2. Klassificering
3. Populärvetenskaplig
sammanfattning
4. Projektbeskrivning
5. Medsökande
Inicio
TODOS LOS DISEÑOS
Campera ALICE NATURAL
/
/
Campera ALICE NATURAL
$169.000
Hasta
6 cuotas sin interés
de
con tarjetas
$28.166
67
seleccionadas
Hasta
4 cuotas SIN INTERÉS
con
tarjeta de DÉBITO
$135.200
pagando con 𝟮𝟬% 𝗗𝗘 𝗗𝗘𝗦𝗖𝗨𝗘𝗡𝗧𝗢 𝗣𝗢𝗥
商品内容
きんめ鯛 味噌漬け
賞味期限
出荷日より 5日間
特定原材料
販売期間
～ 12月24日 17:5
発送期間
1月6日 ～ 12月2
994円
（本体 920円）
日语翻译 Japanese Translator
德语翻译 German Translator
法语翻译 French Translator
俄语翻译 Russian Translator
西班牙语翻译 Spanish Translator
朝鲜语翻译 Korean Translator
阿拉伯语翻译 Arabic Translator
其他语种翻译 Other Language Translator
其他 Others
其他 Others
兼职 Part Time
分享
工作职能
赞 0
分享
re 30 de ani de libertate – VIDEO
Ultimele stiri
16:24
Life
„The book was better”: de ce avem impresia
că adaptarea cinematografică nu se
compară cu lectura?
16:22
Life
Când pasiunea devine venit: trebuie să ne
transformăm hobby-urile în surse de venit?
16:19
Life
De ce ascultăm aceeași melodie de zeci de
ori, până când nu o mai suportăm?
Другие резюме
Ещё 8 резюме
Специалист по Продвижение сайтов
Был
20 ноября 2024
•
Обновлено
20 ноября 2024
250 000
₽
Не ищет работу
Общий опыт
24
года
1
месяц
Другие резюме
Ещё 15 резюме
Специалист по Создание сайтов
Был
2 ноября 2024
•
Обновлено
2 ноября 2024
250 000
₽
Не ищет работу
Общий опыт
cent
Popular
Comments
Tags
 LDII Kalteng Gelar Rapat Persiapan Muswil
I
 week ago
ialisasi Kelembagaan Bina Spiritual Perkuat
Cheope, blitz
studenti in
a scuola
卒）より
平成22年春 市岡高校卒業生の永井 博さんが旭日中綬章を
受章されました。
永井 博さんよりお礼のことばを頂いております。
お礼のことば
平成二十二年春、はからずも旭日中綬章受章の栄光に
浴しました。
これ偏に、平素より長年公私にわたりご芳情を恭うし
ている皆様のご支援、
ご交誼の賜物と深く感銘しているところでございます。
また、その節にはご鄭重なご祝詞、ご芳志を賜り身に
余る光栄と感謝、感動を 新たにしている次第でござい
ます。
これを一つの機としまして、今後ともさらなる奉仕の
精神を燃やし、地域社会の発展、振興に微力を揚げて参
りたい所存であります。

● ● ● ● ● ● ●

*Aim of the exercise*. Edit the entries above by changing every "Life" to "Lifestyle", and give all their lines again with nothing else altered.

*Reply to the exercise*.
2. Klassificering
3. Populärvetenskaplig
sammanfattning
4. Projektbeskrivning
5. Medsökande
Inicio
TODOS LOS DISEÑOS
Campera ALICE NATURAL
/
/
Campera ALICE NATURAL
$169.000
Hasta
6 cuotas sin interés
de
con tarjetas
$28.166
67
seleccionadas
Hasta
4 cuotas SIN INTERÉS
con
tarjeta de DÉBITO
$135.200
pagando con 𝟮𝟬% 𝗗𝗘 𝗗𝗘𝗦𝗖𝗨𝗘𝗡𝗧𝗢 𝗣𝗢𝗥
商品内容
きんめ鯛 味噌漬け
賞味期限
出荷日より 5日間
特定原材料
販売期間
～ 12月24日 17:5
発送期間
1月6日 ～ 12月2
994円
（本体 920円）
日语翻译 Japanese Translator
德语翻译 German Translator
法语翻译 French Translator
俄语翻译 Russian Translator
西班牙语翻译 Spanish Translator
朝鲜语翻译 Korean Translator
阿拉伯语翻译 Arabic Translator
其他语种翻译 Other Language Translator
其他 Others
其他 Others
兼职 Part Time
分享
工作职能
赞 0
分享
re 30 de ani de libertate – VIDEO
Ultimele stiri
16:24
Lifestyle
„The book was better”: de ce avem impresia
că adaptarea cinematografică nu se
compară cu lectura?
16:22
Lifestyle
Când pasiunea devine venit: trebuie să ne
transformăm hobby-urile în surse de venit?
16:19
Lifestyle
De ce ascultăm aceeași melodie de zeci de
ori, până când nu o mai suportăm?
Другие резюме
Ещё 8 резюме
Специалист по Продвижение сайтов
Был
20 ноября 2024
•
Обновлено
20 ноября 2024
250 000
₽
Не ищет работу
Общий опыт
24
года
1
месяц
Другие резюме
Ещё 15 резюме
Специалист по Создание сайтов
Был
2 ноября 2024
•
Обновлено
2 ноября 2024
250 000
₽
Не ищет работу
Общий опыт
cent
Popular
Comments
Tags
 LDII Kalteng Gelar Rapat Persiapan Muswil
I
 week ago
ialisasi Kelembagaan Bina Spiritual Perkuat
Cheope, blitz
studenti in
a scuola
卒）より
平成22年春 市岡高校卒業生の永井 博さんが旭日中綬章を
受章されました。
永井 博さんよりお礼のことばを頂いております。
お礼のことば
平成二十二年春、はからずも旭日中綬章受章の栄光に
浴しました。
これ偏に、平素より長年公私にわたりご芳情を恭うし
ている皆様のご支援、
ご交誼の賜物と深く感銘しているところでございます。
また、その節にはご鄭重なご祝詞、ご芳志を賜り身に
余る光栄と感謝、感動を 新たにしている次第でござい
ます。
これを一つの機としまして、今後ともさらなる奉仕の
精神を燃やし、地域社会の発展、振興に微力を揚げて参
りたい所存であります。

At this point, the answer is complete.